:: Brano fornito
Le Forze dell’Ordine si precipitano subito sul luogo della segnalazione, ma la tutina ritrovata non viene riconosciuta dalla mamma convocata in Questura: non è di Tommy.
Mentre i carabinieri del RIS mettono i sigilli alle porte del casale, gli inquirenti scoprono che gli Onofri avevano un cane, Tody, che non si trovava più… qualcuno lo aveva fatto sparire due giorni prima del rapimento di Tommaso. Sarebbe stato d’intralcio nei concitati momenti di quello che ormai era un sequestro organizzato.
Vengono seguite diverse piste e anche i genitori di Tommy vengono messi sotto torchio; in particolare Paolo Onofri viene ascoltato per lunghe ore dagli inquirenti; la forte e particolare personalità del papà di Tommaso, il suo modo di dire e non dire, fa sorgere negli inquirenti il sospetto che possa sapere più di quello che dice.
A seguito di una perquisizione in un magazzino di sua proprietà, il ritrovamento di materiale pedopornografico comporta l’iscrizione di Paolo Onofri nel registro degli indagati. Da nord a sud lo sdegno… ma sulla vicenda ne verrà dimostrata l’estraneità.
::::
:: Voci dell'elenco
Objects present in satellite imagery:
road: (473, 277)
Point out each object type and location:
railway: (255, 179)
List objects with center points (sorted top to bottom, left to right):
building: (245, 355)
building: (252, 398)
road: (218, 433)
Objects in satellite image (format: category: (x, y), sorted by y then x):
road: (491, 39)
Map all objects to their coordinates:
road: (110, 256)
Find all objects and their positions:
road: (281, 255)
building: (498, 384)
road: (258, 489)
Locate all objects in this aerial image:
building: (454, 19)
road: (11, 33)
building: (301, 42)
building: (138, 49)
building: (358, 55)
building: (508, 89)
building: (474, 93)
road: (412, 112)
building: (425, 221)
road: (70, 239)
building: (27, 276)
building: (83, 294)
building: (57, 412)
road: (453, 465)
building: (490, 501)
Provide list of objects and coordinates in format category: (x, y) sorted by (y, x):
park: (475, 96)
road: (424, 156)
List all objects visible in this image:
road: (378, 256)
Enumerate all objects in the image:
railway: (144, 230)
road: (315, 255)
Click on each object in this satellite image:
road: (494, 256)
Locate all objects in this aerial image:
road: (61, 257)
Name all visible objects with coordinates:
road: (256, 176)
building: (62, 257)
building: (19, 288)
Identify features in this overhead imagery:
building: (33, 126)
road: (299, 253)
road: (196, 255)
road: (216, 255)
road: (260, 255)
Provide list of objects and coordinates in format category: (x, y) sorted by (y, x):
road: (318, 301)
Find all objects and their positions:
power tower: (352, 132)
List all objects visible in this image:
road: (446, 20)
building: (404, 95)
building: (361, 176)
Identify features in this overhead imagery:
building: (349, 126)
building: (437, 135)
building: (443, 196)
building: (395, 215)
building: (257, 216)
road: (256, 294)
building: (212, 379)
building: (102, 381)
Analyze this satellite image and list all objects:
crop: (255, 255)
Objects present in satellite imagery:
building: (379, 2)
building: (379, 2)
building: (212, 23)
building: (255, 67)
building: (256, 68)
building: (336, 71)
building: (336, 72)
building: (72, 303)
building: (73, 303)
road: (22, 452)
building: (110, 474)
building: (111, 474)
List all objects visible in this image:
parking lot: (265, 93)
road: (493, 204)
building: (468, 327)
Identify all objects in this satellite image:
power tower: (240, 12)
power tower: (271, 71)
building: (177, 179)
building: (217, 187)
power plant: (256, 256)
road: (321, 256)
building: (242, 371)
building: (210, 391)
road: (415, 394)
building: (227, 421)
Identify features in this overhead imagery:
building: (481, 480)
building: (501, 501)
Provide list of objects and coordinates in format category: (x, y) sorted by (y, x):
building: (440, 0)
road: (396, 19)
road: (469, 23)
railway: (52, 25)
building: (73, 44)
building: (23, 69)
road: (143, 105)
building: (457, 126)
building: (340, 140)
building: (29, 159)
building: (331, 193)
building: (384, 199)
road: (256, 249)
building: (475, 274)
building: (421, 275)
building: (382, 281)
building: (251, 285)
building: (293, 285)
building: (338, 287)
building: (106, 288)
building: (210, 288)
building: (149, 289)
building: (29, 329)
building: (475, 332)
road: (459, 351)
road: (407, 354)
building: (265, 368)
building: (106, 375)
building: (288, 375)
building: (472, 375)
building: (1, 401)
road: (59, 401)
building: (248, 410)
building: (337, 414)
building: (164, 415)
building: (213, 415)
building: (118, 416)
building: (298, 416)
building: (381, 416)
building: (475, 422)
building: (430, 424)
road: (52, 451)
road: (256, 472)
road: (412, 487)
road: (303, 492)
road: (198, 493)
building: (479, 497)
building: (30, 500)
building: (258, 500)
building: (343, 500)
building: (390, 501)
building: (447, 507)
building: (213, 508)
::::
Elenco dei compiti:
A. Per ciascuna affermazione indica se concorda con il brano sul rapimento di Tommaso Onofri, rispondendo sì o no e citando le parole decisive del testo: (i) la madre riconobbe come di Tommy la tutina ritrovata; (ii) il cane degli Onofri era sparito due giorni prima del rapimento; (iii) Paolo Onofri fu ascoltato dagli inquirenti per lunghe ore.
B. Riprendi il brano sul rapimento di Tommaso Onofri a partire dal punto in cui si interrompe.

Risposte per compito:
A.
(i) No: "non viene riconosciuta dalla mamma convocata in Questura: non è di Tommy".
(ii) Sì: "qualcuno lo aveva fatto sparire due giorni prima del rapimento di Tommaso".
(iii) Sì: "Paolo Onofri viene ascoltato per lunghe ore dagli inquirenti".

B.
Il 28 marzo la svolta: viene rinvenuta un impronta sul nastro adesivo utilizzato dai rapitori per immobilizzare gli Onofri; appartiene a Salvatore RAIMONDI, siciliano con precedenti, nonché amico di uno degli operai che avevano preso parte ai lavori di ristrutturazione della cascina della famiglia Onofri e cioè Mario ALESSI (nella foto), muratore pregiudicato che già in precedenza – ascoltato con gli altri dipendenti dell’impresa di ristrutturazione – aveva destato sospetti; nelle attenzioni degli inquirenti finisce anche la sua compagna Antonella CONSERVA.
E’ la pista buona: sono loro i mostri.
Dopo molte ore di interrogatorio, in data 2 aprile Mario Alessi confesserà: “non cercatelo più, è morto. E’ stato ucciso un’ora dopo essere uscito di casa”.
La dinamica del delitto è al tempo stesso incredibile e spietata.
Tommaso Onofri è stato rapito per volgare denaro: cinque milioni di euro che Mario Alessi, Salvatore Rimondi ed Antonella Conserva avevano intenzione di chiedere alla famiglia e che avrebbero diviso fra di loro.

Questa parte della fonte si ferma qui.